- **ENTRIES SUPPLIED**
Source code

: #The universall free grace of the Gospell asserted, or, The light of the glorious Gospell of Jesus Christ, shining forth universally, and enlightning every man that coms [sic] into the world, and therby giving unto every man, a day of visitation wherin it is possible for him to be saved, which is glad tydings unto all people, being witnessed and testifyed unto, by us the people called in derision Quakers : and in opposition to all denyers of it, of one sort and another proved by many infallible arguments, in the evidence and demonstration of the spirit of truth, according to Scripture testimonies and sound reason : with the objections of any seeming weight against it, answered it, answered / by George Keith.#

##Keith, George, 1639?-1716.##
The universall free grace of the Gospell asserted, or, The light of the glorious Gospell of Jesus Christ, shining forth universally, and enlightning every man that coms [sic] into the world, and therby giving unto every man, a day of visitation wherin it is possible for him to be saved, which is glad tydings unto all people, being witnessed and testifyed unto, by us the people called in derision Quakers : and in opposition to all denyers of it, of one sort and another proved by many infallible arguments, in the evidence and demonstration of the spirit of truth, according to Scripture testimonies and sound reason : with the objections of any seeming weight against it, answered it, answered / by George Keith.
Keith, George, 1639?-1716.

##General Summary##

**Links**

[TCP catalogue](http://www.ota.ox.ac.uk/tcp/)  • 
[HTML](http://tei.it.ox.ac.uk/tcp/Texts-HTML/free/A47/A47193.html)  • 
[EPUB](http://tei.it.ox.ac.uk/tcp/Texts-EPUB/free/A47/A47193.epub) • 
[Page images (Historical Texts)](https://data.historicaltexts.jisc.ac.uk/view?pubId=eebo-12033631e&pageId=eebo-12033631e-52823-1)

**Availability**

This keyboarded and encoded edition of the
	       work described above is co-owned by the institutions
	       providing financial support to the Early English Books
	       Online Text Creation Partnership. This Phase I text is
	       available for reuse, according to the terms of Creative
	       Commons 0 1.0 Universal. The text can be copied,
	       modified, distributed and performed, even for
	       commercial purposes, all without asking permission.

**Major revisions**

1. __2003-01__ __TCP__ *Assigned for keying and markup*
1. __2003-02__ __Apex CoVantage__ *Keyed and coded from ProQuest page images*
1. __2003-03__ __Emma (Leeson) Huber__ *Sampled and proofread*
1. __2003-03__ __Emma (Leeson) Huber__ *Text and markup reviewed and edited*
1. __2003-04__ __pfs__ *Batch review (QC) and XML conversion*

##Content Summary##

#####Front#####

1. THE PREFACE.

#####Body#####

==

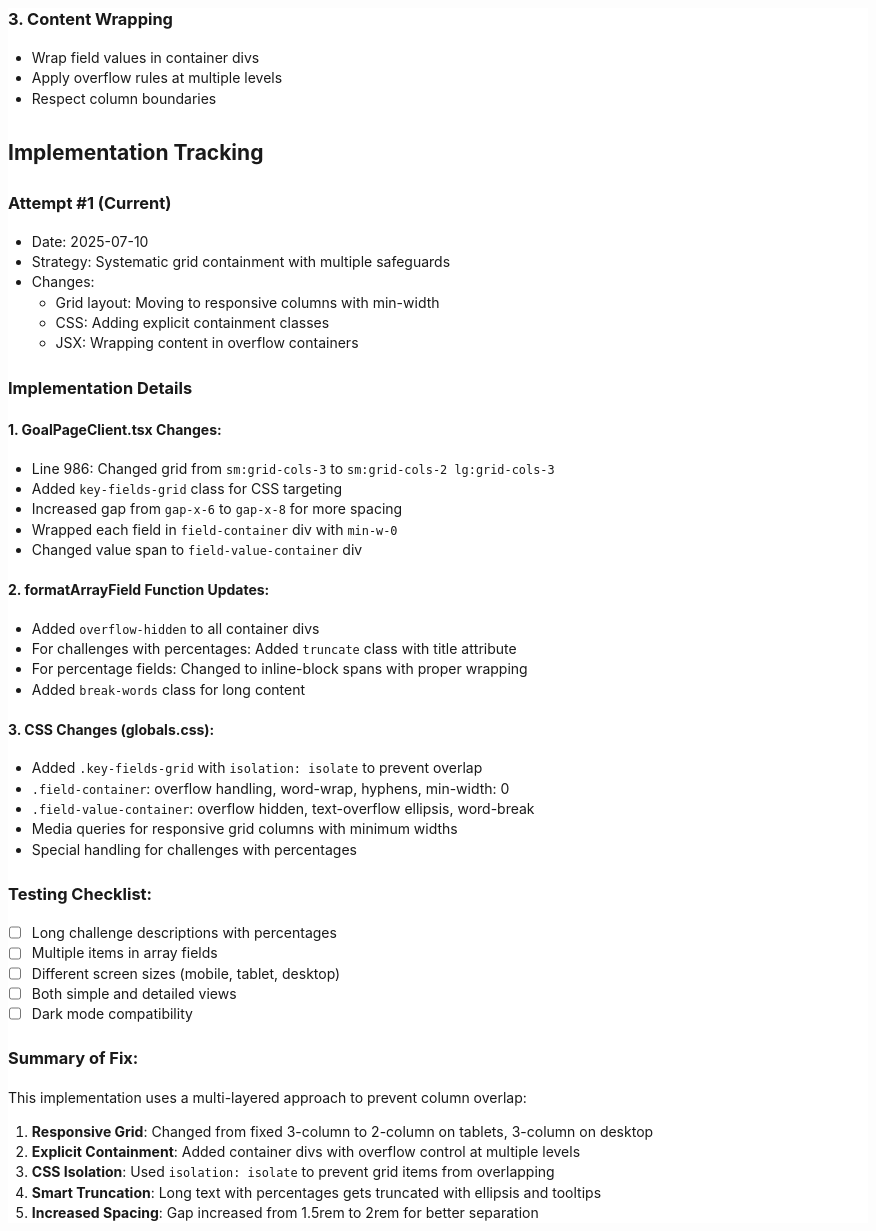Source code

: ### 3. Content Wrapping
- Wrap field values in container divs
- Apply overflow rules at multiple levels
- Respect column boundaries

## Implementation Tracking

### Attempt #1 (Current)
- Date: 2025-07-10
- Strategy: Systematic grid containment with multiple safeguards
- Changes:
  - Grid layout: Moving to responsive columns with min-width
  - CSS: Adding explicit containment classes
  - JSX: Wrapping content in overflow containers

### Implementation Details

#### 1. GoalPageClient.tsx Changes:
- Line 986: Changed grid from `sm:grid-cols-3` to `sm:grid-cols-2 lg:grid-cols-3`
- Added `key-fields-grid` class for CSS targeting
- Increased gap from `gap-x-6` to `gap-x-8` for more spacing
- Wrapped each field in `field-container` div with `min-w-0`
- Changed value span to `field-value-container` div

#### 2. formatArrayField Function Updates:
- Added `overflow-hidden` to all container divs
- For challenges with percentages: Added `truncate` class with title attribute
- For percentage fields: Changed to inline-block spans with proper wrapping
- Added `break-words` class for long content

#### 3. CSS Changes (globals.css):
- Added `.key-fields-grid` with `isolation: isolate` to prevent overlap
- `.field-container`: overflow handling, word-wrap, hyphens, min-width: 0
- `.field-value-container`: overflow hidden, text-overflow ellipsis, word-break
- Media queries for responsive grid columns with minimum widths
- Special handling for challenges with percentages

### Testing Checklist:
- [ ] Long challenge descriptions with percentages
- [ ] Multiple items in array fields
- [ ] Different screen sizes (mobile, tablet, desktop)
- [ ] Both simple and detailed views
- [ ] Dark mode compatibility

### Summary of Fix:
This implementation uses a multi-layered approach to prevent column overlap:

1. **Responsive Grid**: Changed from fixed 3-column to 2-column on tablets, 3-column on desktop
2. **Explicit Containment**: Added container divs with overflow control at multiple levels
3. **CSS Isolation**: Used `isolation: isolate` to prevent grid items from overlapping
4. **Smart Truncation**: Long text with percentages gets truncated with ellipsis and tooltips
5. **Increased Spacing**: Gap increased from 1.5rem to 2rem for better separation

- **EXERCISE AIM**
Using only the listing above, restate exactly the lines from the line containing "### Summary of" through the line containing "4. **Smart Truncation**: Long", both included.

- **ANSWER FOR THE TASK**
### Summary of Fix:
This implementation uses a multi-layered approach to prevent column overlap:

1. **Responsive Grid**: Changed from fixed 3-column to 2-column on tablets, 3-column on desktop
2. **Explicit Containment**: Added container divs with overflow control at multiple levels
3. **CSS Isolation**: Used `isolation: isolate` to prevent grid items from overlapping
4. **Smart Truncation**: Long text with percentages gets truncated with ellipsis and tooltips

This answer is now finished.